[Start of section]

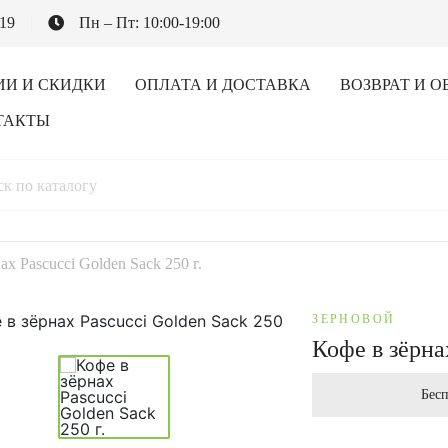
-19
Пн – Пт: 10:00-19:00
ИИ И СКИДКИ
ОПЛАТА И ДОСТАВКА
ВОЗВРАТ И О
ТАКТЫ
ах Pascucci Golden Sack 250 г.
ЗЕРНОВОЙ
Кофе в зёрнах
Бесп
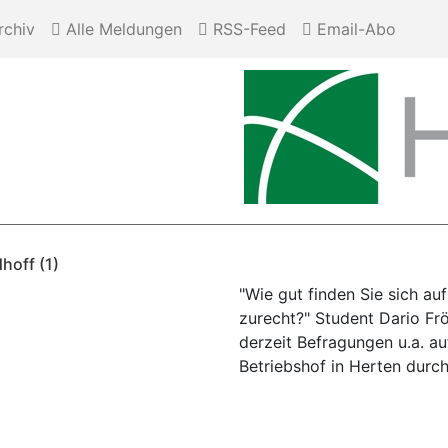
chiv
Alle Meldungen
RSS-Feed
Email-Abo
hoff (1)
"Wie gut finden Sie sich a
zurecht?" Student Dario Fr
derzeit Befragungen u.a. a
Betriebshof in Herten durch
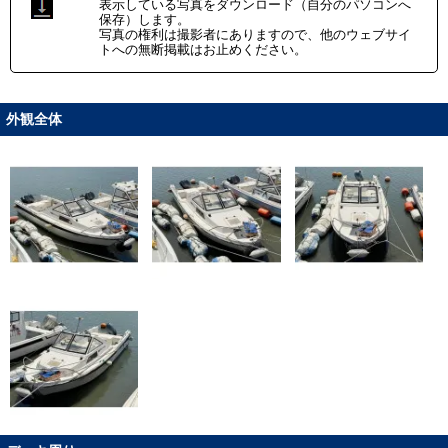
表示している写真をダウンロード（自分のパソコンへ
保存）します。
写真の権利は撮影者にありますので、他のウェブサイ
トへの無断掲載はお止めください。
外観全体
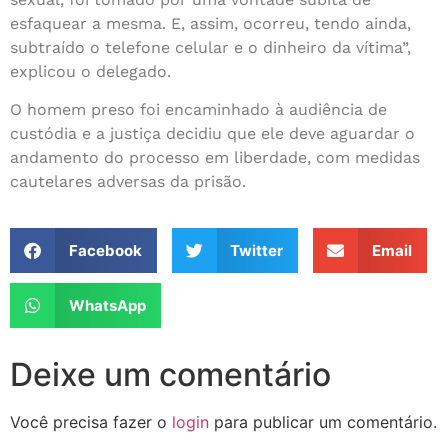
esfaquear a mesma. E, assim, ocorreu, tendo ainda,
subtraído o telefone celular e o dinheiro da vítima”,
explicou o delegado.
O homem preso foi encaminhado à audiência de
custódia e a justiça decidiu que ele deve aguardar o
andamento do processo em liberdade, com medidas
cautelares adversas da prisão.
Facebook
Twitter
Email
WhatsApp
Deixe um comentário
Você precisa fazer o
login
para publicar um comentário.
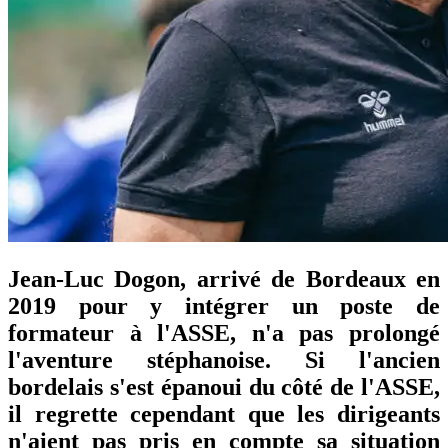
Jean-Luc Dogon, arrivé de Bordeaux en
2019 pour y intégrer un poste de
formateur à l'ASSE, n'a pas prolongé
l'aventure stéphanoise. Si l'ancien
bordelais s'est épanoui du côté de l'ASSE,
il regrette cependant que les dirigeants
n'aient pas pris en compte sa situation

[End of section]

• _THE TASK_
Write out the text under each of the items above, line for line and with no changes, and leave the pictures out.

• _ANSWER SPACE_
-19
Пн – Пт: 10:00-19:00
ИИ И СКИДКИ
ОПЛАТА И ДОСТАВКА
ВОЗВРАТ И О
ТАКТЫ
ах Pascucci Golden Sack 250 г.
ЗЕРНОВОЙ
Кофе в зёрнах
Бесп
chiv
Alle Meldungen
RSS-Feed
Email-Abo
hoff (1)
"Wie gut finden Sie sich a
zurecht?" Student Dario Fr
derzeit Befragungen u.a. a
Betriebshof in Herten durch
表示している写真をダウンロード（自分のパソコンへ
保存）します。
写真の権利は撮影者にありますので、他のウェブサイ
トへの無断掲載はお止めください。
外観全体
esfaquear a mesma. E, assim, ocorreu, tendo ainda,
subtraído o telefone celular e o dinheiro da vítima”,
explicou o delegado.
O homem preso foi encaminhado à audiência de
custódia e a justiça decidiu que ele deve aguardar o
andamento do processo em liberdade, com medidas
cautelares adversas da prisão.
Facebook
Twitter
Email
WhatsApp
Deixe um comentário
Você precisa fazer o
login
para publicar um comentário.
Jean-Luc Dogon, arrivé de Bordeaux en
2019 pour y intégrer un poste de
formateur à l'ASSE, n'a pas prolongé
l'aventure stéphanoise. Si l'ancien
bordelais s'est épanoui du côté de l'ASSE,
il regrette cependant que les dirigeants
n'aient pas pris en compte sa situation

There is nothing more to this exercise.